The claim that taxation of foreign income renders U.S. firms uncompetitive is also more fantasy than fact. Although the United States supposedly has a worldwide tax system (that claims to tax foreign income), in reality, the U.S. tax system has a lighter burden on foreign income than that of many supposedly territorial countries (that claim to exempt foreign income). Indeed, the U.S. collects almost no tax on foreign income at present, and multinational firms use foreign tax credits to shield taxes that would normally be due on royalty income from abroad, further lowering the tax burden on foreign income. In contrast, other supposedly territorial countries often collect tax on foreign income due to the anti-abuse provisions of their tax codes. In reality, all major countries (including the United States) have hybrid tax systems, with both territorial and worldwide elements.

Myth 2: Inversions are being driven by the corporate response to America’s uncompetitive tax system.

Inversions are indeed a symptom of a larger problem with the U.S. tax system. Multinational firms have accumulated over $2 trillion of earnings booked in low-tax countries, and they fear triggering a U.S. tax liability if they repatriate these earnings. This explains their eagerness to push tax reforms that will lighten the burden on this foreign income, income that in fact resulted from their past profit shifting from the United States to tax havens. U.S. Senators Rob Portman and Charles Schumer have been backing a bill that would give such firms a windfall tax gain by allowing them to repatriate the income at a low rate. However, every analysis of a previous tax holiday offering a low tax rate for repatriation (enacted under the American Jobs Creation Act of 2004) indicates that such tax breaks led to only share repurchases and dividend issues, not to new jobs or investments in the United States.

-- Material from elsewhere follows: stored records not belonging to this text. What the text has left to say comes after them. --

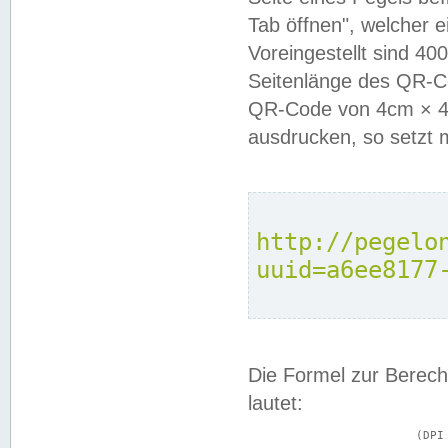
Tab öffnen", welcher 
Voreingestellt sind 4
Seitenlänge des QR-C
QR-Code von 4cm × 4c
ausdrucken, so setzt 
http://pegelo
uuid=a6ee8177
Die Formel zur Berech
lautet:
			(DPI × Druckkantenlänge in cm) ÷ 2,54 = Kantenlänge in Pixel
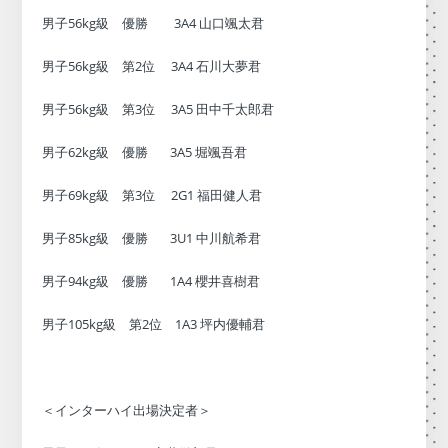
男子56kg級 優勝 3A4 山口颯太君
男子56kg級 第2位 3A4 石川大夢君
男子56kg級 第3位 3A5 田中千太郎君
男子62kg級 優勝 3A5 堀颯吾君
男子69kg級 第3位 2G1 福田健人君
男子85kg級 優勝 3U1 中川航希君
男子94kg級 優勝 1A4 櫻井喜樹君
男子105kg級 第2位 1A3 坪内優輔君
＜インターハイ出場決定者＞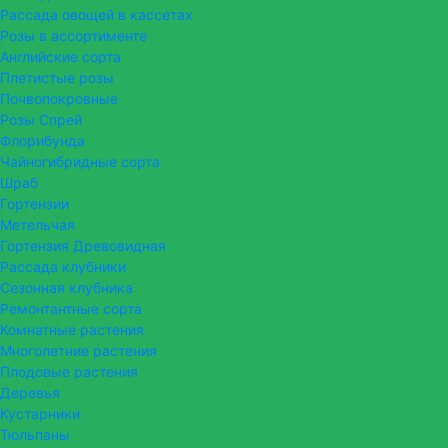
Рассада овощей в кассетах
Розы в ассортименте
Английские сорта
Плетистые розы
Почвопокровные
Розы Спрей
Флорибунда
Чайногибридные сорта
Шраб
Гортензии
Метельчая
Гортензия Древовидная
Рассада клубники
Сезонная клубника
Ремонтантные сорта
Комнатные растения
Многолетние растения
Плодовые растения
Деревья
Кустарники
Тюльпаны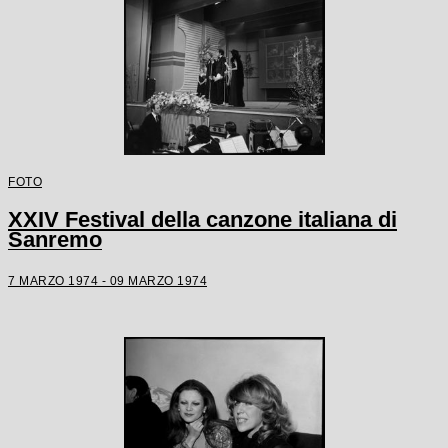
FOTO
XXIV Festival della canzone italiana di
Sanremo
7 MARZO 1974 - 09 MARZO 1974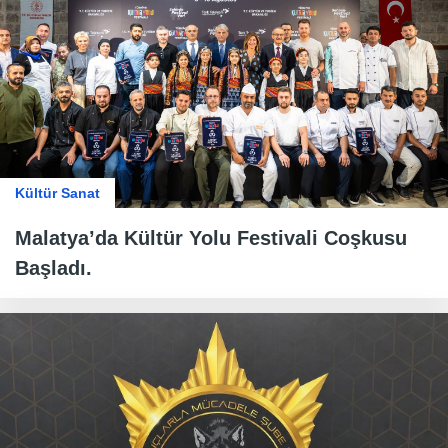
Kültür Sanat
Malatya’da Kültür Yolu Festivali Coşkusu
Başladı.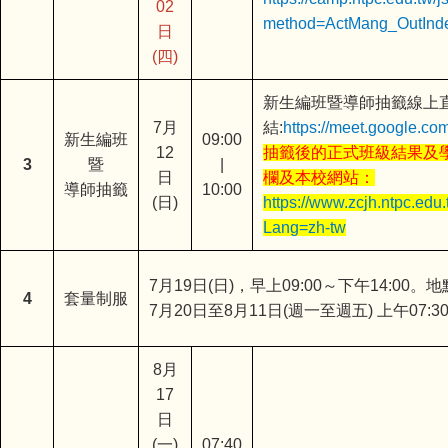
02
method=ActMang_OutInd
日
(四)
新生編班暨導師抽籤線上
7月
結:
https://meet.google.co
新生編班
09:00
12
抽籤後的正式班級結果及
3
暨
|
日
欄及本校網站：
導師抽籤
10:00
(日)
https://www.zcjh.ntpc.ed
Lang=zh-tw
7月19日(日)，早上09:00～下午14:00
4
套量制服
7月20日至8月11日(週一至週五) 上午07:
8月
17
日
(一)
07:40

While these incentives toward inversions are a real problem, giving a windfall tax break on past earnings that have been shifted to tax havens is a bad solution, essentially rewarding U.S. companies for their gaming of the tax system. There are much better solutions, including requiring a higher threshold for foreign ownership, better earnings stripping rules (which would limit profit shifting), and exit taxes.

Myth 3: A territorial system that exempted foreign income would solve the inversion problem.

A territorial system of the type envisioned by Icahn and the multinational corporate community would further lighten the already very low burden on foreign income, basically giving all U.S. multinational firms treatment that is more like that of inverted firms. It would also make the profit shifting problem far worse, turbocharging the incentive to shift income out of the U.S. tax base, by removing the current constraint – possible tax payments upon repatriation of foreign income.

The United States should instead take steps within the current system to curb inversions and reduce profit shifting opportunities, building on recent international efforts toward this end. Serious tax base broadening can be combined with a lower statutory rate, building a tax system where there is less discrepancy between what the tax system says its doing and what it actually does.

Even more fundamental reforms, such as worldwide consolidation (treating the entire multinational enterprise as one consolidated entity for tax purposes) or formulary apportionment (taxing the global income of multinational firms based on the share of their economic activities that occur in the United States) would be even more successful at fundamentally addressing these problems.

International corporate tax reform is long overdue. But the aim should not be reward past tax avoidance activities with windfall tax breaks, nor to lighten already low tax burdens. These sorts of “reforms” would make a bad system worse.

Kimberly Clausing is a professor of economics at Reed College. Her current research studies the taxation of multinational firms.